Last month, philosophers James Chastek and Alex Pruss made arguments that serve nicely as a point of departure. But only as a point of departure. First, Chastek's conclusion:
Christianity is utterly incoherent without the doctrine of original sin, which promises and insists upon the suffering and toil of the human race as a consequence of the divine goodness (namely, his justice). We can call this doctrine impossible or absurd, but we can’t very well say that we get the idea that God is omnibenevolent and omnipotent from Christianity and then turn around and say that we have no idea why the human race suffers. Omnipotence and omnibenevolence are a part of a package deal with original sin.
Next, Pruss' conclusion:
In the face of eternity, a finite amount of suffering is just a blip. But does it not beg the question to suppose eternal life in responding to the problem of evil? Not at all. The problem of evil is an argument against theism. Theism makes eternal life for any created persons very likely. Thus, if the problem of evil is to make a significant dent in the probability of theism, the problem of evil has to work even if there is eternal life, or else a good argument against eternal life is needed.
What's helpful about such arguments is their reminder that classical Christian theism, as distinct from a deracinated, generic philosophical theism, goes some way toward showing how an answer to the problem of evil is possible. Such an answer, I argued in the paper linked above, would be defense rather than theodicy. It would not explain how God is justified in presiding over all the unmerited suffering we find in the world, but it would show that his doing so is logically compatible with his being both all-powerful and perfectly good. And if my argument in that paper is sound, then defense is all anybody—theist and non-theist—has a right to expect.

But how, exactly, do Chastek and Pruss help? They invoke the Christian-theist doctrines of original sin and an everlasting afterlife, respectively. I want to argue that, in conjunction with certain other doctrines, that of original sin entails that God could not have prevented our first parents' sin from depriving their descendants of grace without trashing the created order of things. Now Chastek thinks the inheritance of original sin is required by God's "justice." But if that's so, it's only remotely, insofar as God's justice requires that he not trash the created order of things. For the descendants of our first parents did not deserve to inherit such a deprivation: none of us, prior to conception, did a thing to deserve anything, bad or good.
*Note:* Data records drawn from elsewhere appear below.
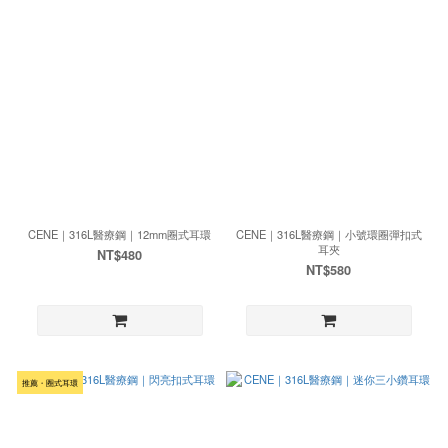
CENE｜316L醫療鋼｜12mm圈式耳環
CENE｜316L醫療鋼｜小號環圈彈扣式
耳夾
NT$480
NT$580
推薦・圈式耳環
But the inheritance of the deprivation is balanced out by the offer to all of an unmerited share in the divine nature. That entails everlasting life. None of us, of course, deserve everlasting life either. If we are all (with the usual few exceptions understood) conceived without grace, we are all called by grace to unmerited glory. That balance is itself just, even though neither end of the scale by itself is fair. This life isn't about fairness. It's about mercy.

Of course none of that shows that God had to set things up in such a way. Nothing could show that. Some would even argue that God is immoral for setting things up that way. Odd as that may sound, it's an argument worth taking seriously. But for the reasons Chastek and Pruss give, it cannot be plausibly argued that such a setup shows that divine omnipotence and omnibenevolence are mutually incompatible on a Christian account of those attributes. That takes the logical sting out of the problem of evil. Raising the problem is a lament and a question; its mere existence is not a logical demonstration of any anti-Christian conclusion.